### RECORDS FOR THIS TASK
+ + + + +
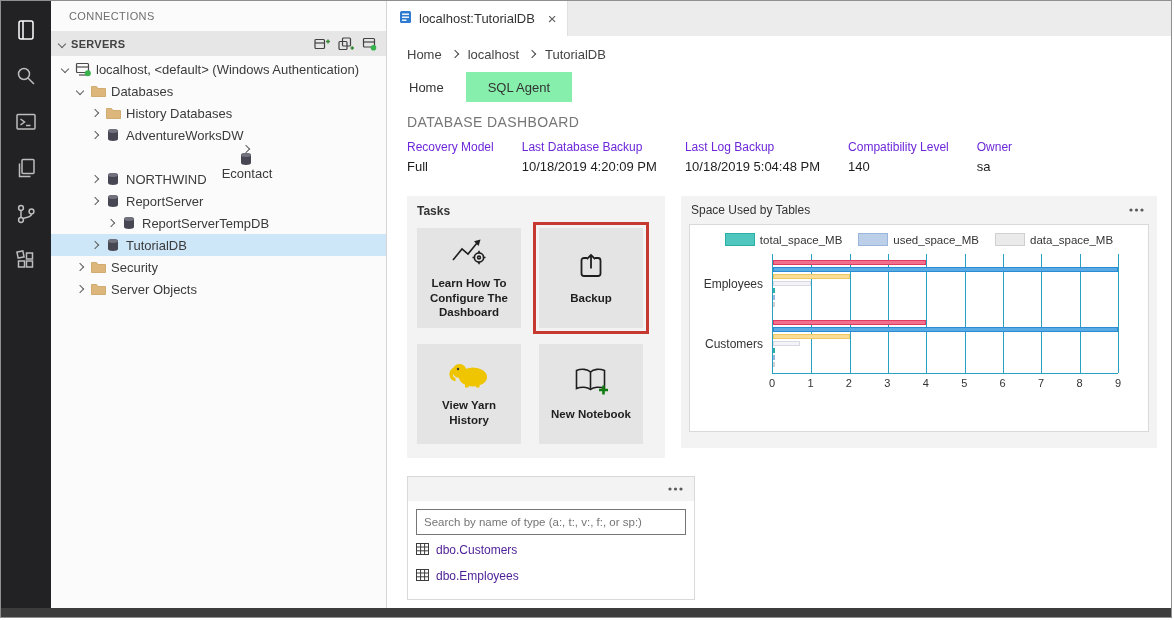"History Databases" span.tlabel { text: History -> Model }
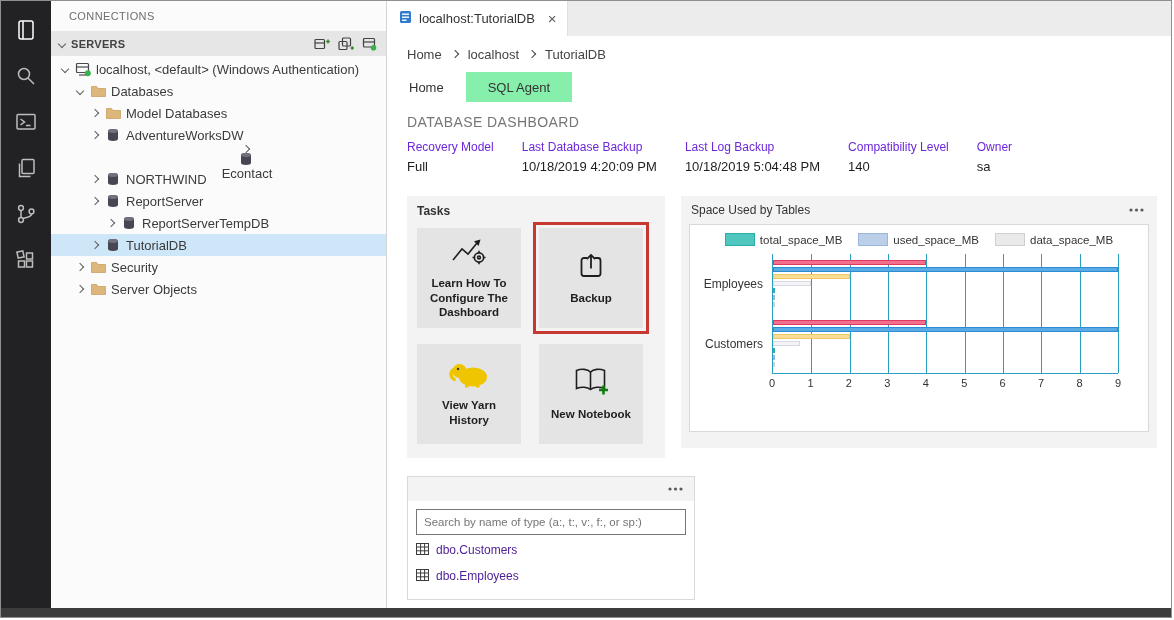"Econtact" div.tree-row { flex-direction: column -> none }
+ + + + +
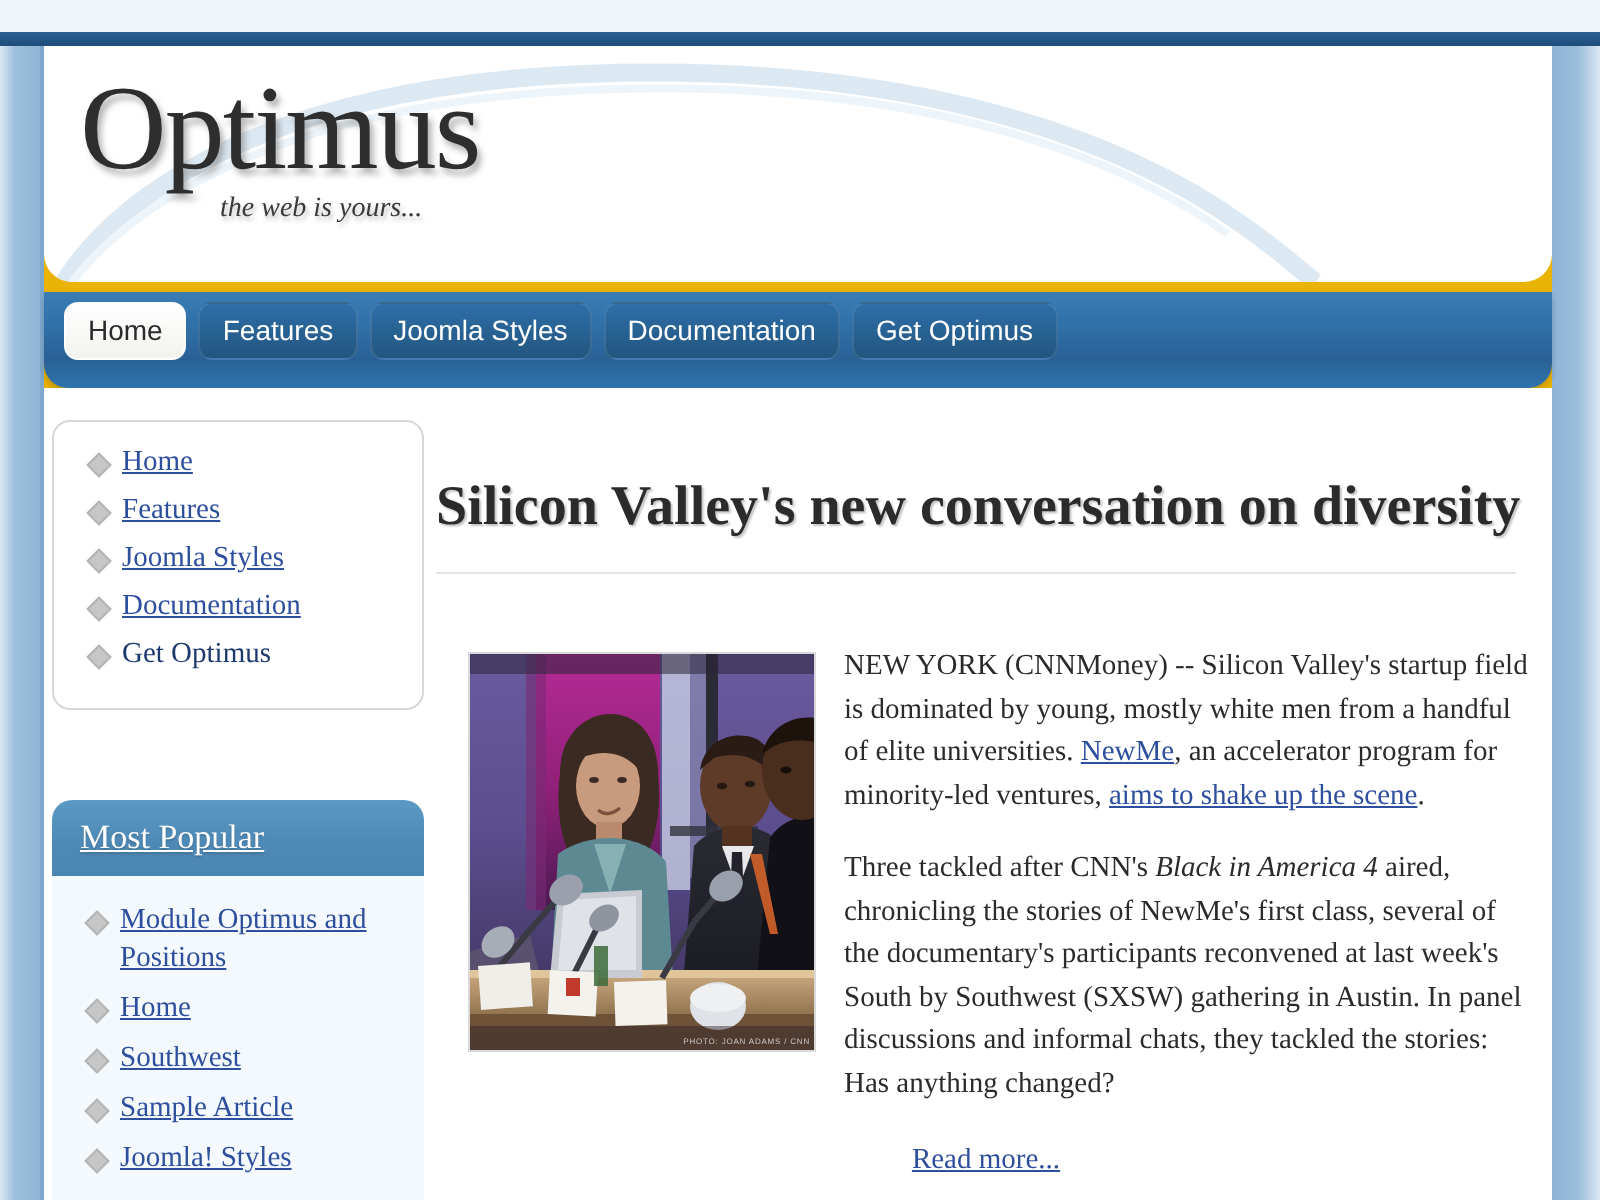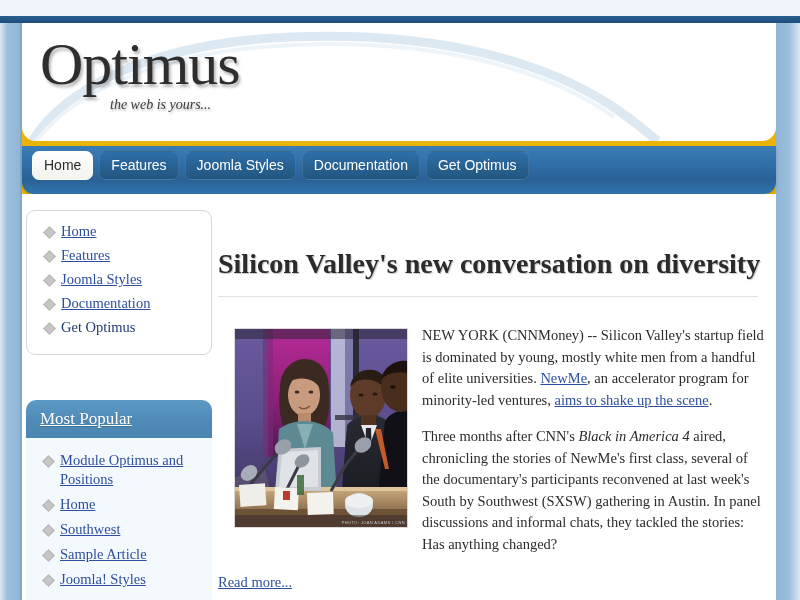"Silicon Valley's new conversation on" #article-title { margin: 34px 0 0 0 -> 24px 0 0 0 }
+ + + + +
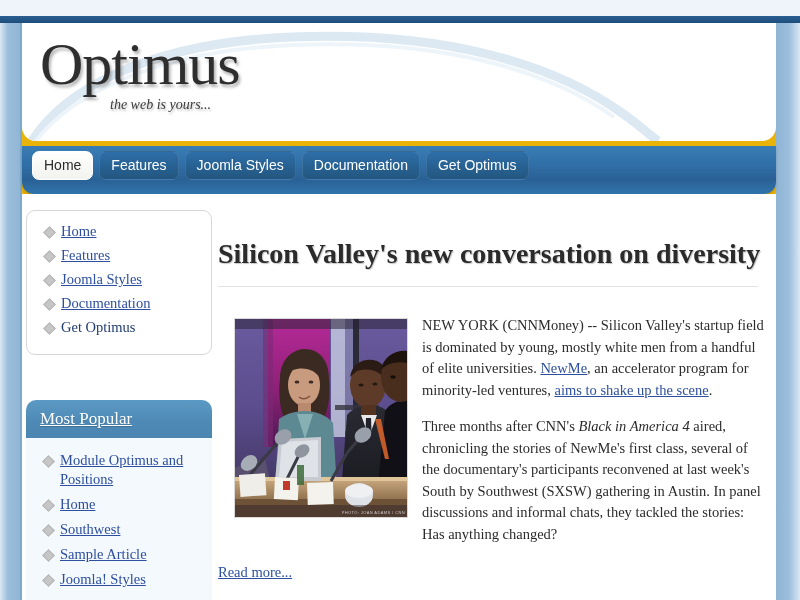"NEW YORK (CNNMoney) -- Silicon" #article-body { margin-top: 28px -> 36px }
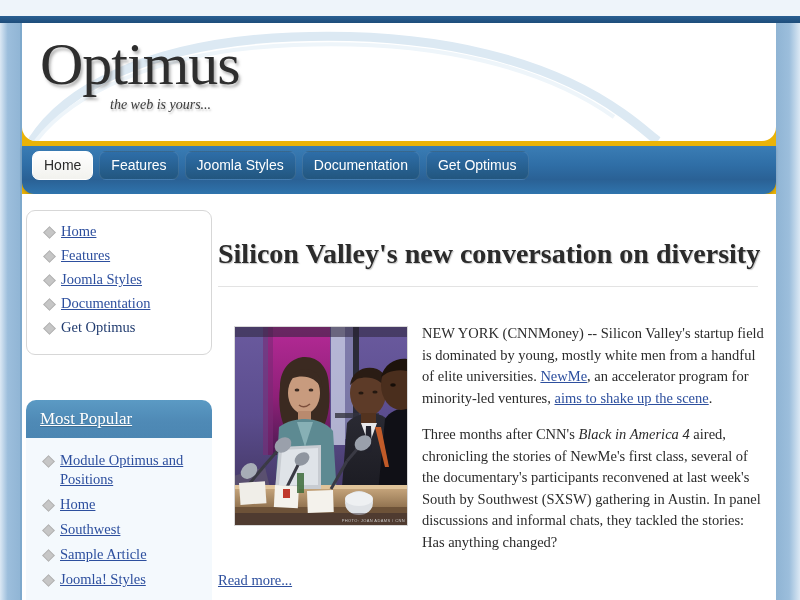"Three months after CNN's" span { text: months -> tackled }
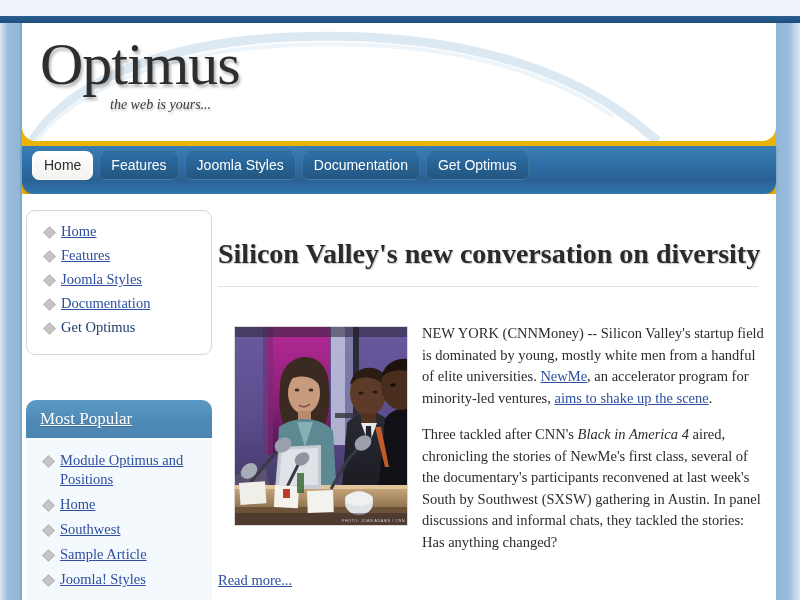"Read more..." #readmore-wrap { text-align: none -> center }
+ + + + +
Starting from the line with "text: History ->" in the records above, repeat each line exactly until you have written the line with "flex-direction: column ->", then stop; drop the pictures.

"History Databases" span.tlabel { text: History -> Model }
"Econtact" div.tree-row { flex-direction: column -> none }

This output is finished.